Exercise
Using the data below, copy every line that contains the word "ASSOCIES".

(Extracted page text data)

=-=-=-=-=

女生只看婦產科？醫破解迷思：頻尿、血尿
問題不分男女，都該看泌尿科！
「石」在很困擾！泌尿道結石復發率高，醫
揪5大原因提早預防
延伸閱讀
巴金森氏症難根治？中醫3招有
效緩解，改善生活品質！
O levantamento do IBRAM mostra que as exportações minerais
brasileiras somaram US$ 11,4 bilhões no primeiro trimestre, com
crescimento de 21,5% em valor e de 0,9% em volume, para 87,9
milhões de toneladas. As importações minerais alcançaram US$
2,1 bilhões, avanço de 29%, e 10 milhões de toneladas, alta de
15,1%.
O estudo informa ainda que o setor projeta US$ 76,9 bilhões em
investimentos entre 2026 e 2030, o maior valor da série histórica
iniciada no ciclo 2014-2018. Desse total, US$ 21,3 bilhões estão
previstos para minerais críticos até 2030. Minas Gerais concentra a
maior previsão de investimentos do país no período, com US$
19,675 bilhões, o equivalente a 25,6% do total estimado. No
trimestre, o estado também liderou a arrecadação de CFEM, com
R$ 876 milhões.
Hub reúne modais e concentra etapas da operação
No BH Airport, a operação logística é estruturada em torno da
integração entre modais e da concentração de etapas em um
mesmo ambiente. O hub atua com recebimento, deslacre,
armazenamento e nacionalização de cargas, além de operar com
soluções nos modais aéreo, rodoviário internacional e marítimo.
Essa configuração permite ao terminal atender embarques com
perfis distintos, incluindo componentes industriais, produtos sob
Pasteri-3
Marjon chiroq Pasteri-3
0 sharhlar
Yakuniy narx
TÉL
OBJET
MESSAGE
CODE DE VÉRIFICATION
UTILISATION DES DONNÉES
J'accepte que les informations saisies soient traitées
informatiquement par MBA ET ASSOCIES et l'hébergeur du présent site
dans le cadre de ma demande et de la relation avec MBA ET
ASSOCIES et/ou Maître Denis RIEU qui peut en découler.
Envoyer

=-=-=-=-=

Solution to this exercise
informatiquement par MBA ET ASSOCIES et l'hébergeur du présent site
ASSOCIES et/ou Maître Denis RIEU qui peut en découler.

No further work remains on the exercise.